* Extracted information *
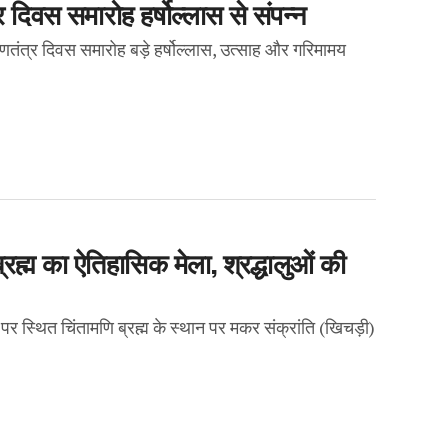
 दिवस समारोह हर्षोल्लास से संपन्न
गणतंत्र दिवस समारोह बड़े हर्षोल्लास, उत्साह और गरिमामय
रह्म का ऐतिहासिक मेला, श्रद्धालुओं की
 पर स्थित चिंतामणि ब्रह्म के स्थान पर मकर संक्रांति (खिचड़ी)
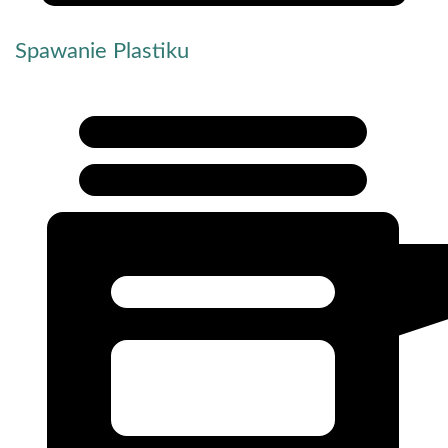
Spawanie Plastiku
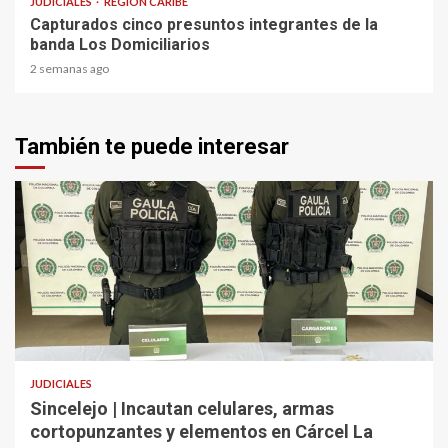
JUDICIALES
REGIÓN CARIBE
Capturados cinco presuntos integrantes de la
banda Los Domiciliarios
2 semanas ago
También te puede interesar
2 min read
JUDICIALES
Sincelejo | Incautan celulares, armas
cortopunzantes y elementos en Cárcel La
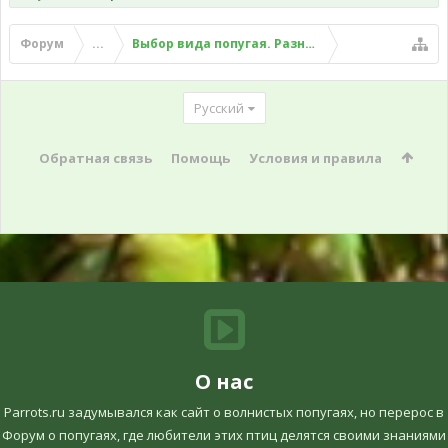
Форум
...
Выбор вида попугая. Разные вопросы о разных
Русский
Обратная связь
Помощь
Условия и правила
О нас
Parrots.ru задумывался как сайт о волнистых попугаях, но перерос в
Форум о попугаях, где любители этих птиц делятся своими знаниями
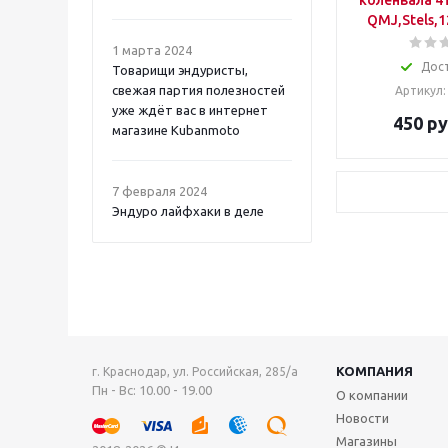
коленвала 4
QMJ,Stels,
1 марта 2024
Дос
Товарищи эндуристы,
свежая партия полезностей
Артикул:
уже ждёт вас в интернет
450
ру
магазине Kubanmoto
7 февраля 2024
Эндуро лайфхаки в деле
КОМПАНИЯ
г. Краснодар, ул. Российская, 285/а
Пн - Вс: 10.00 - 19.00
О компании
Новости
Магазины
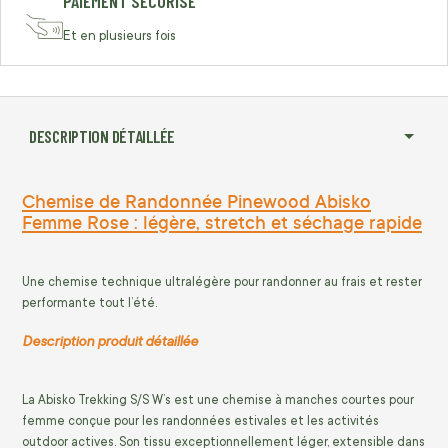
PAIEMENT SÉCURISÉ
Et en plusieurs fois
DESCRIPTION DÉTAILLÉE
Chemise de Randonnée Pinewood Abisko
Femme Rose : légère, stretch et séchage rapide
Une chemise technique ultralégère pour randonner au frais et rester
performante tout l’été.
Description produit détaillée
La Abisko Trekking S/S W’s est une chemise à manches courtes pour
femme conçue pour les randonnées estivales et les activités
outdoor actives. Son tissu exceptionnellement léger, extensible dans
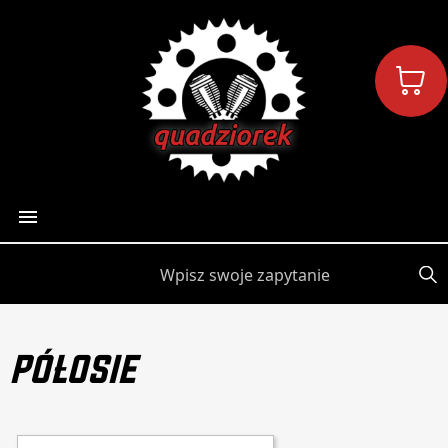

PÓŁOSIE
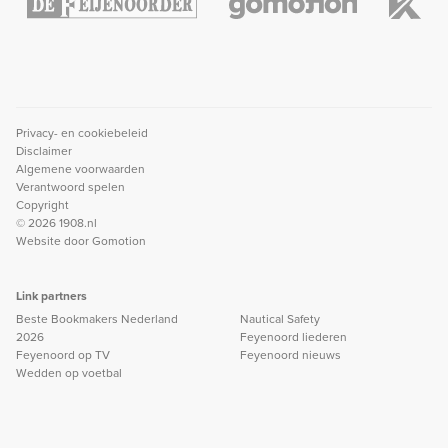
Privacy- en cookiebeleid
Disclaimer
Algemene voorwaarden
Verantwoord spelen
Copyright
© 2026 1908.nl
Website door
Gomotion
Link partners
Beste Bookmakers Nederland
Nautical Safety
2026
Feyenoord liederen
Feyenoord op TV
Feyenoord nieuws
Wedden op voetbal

--

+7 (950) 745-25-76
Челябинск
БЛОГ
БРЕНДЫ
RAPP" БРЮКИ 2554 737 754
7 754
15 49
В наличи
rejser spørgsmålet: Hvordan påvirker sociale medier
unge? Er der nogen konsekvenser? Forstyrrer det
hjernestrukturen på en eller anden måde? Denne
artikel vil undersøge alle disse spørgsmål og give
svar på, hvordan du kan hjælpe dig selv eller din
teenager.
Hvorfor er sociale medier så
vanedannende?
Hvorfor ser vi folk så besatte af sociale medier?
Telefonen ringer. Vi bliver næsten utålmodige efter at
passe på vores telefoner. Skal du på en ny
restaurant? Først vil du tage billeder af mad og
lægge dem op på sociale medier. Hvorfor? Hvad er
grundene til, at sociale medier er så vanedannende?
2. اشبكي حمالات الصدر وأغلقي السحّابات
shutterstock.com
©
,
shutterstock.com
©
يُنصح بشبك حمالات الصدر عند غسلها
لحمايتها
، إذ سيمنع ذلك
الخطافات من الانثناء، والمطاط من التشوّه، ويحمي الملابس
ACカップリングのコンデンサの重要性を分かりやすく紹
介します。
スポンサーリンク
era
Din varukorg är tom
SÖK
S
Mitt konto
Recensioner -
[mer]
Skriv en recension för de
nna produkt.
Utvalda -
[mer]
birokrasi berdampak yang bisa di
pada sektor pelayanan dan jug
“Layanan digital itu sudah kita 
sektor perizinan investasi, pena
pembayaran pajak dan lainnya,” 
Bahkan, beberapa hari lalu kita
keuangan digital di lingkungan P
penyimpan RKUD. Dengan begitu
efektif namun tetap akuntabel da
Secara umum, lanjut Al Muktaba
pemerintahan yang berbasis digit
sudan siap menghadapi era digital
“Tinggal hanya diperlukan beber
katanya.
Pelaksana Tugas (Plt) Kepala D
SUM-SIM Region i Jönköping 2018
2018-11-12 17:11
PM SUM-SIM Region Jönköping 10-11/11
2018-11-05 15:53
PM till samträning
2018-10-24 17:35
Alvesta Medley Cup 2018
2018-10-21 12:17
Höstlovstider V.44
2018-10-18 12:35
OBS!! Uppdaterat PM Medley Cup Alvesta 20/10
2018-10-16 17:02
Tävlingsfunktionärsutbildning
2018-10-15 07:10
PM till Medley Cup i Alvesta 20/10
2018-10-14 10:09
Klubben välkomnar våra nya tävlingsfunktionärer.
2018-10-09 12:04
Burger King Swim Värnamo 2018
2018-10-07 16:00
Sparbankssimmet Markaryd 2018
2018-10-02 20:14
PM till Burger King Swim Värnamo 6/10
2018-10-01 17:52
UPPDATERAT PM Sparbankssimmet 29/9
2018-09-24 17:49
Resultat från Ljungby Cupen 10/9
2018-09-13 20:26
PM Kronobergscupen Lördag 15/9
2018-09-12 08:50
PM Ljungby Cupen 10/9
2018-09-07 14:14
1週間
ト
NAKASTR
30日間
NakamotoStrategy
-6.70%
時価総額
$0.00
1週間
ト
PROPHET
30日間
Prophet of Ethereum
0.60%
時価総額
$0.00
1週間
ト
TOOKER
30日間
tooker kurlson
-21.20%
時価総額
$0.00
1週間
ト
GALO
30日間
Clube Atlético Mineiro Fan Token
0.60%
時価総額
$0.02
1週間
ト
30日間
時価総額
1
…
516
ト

==

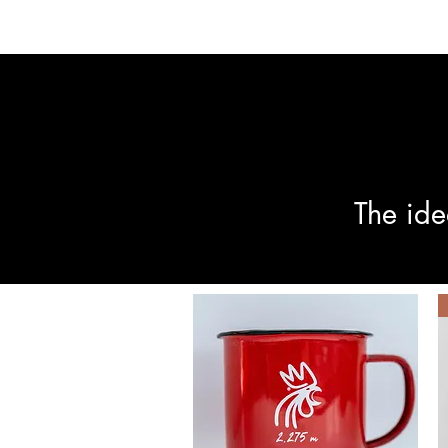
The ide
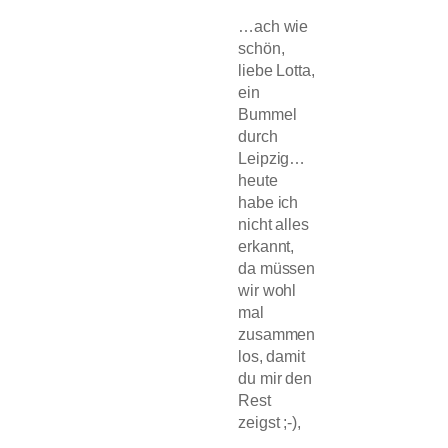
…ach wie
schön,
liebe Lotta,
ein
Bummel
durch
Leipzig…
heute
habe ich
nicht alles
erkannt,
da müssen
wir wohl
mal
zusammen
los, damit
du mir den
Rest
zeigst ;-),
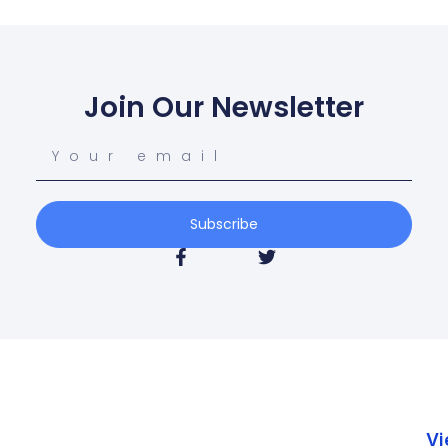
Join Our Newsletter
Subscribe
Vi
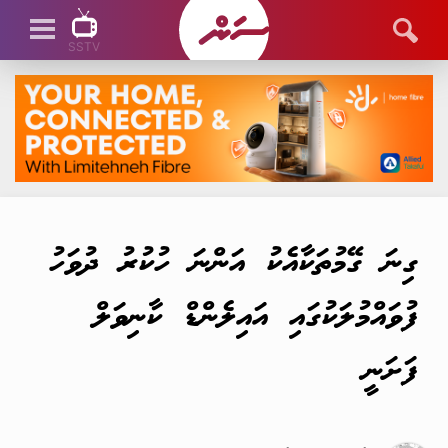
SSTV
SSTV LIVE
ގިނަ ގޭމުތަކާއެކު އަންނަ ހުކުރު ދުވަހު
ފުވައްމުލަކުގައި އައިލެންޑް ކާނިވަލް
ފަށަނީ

* Exercise prompt *
The lines above, starting at the one with "hanya diperlukan beber" and ending at the one with "NakamotoStrategy", are the only ones to return, exactly as written.

* Task solution *
“Tinggal hanya diperlukan beber
katanya.
Pelaksana Tugas (Plt) Kepala D
SUM-SIM Region i Jönköping 2018
2018-11-12 17:11
PM SUM-SIM Region Jönköping 10-11/11
2018-11-05 15:53
PM till samträning
2018-10-24 17:35
Alvesta Medley Cup 2018
2018-10-21 12:17
Höstlovstider V.44
2018-10-18 12:35
OBS!! Uppdaterat PM Medley Cup Alvesta 20/10
2018-10-16 17:02
Tävlingsfunktionärsutbildning
2018-10-15 07:10
PM till Medley Cup i Alvesta 20/10
2018-10-14 10:09
Klubben välkomnar våra nya tävlingsfunktionärer.
2018-10-09 12:04
Burger King Swim Värnamo 2018
2018-10-07 16:00
Sparbankssimmet Markaryd 2018
2018-10-02 20:14
PM till Burger King Swim Värnamo 6/10
2018-10-01 17:52
UPPDATERAT PM Sparbankssimmet 29/9
2018-09-24 17:49
Resultat från Ljungby Cupen 10/9
2018-09-13 20:26
PM Kronobergscupen Lördag 15/9
2018-09-12 08:50
PM Ljungby Cupen 10/9
2018-09-07 14:14
1週間
ト
NAKASTR
30日間
NakamotoStrategy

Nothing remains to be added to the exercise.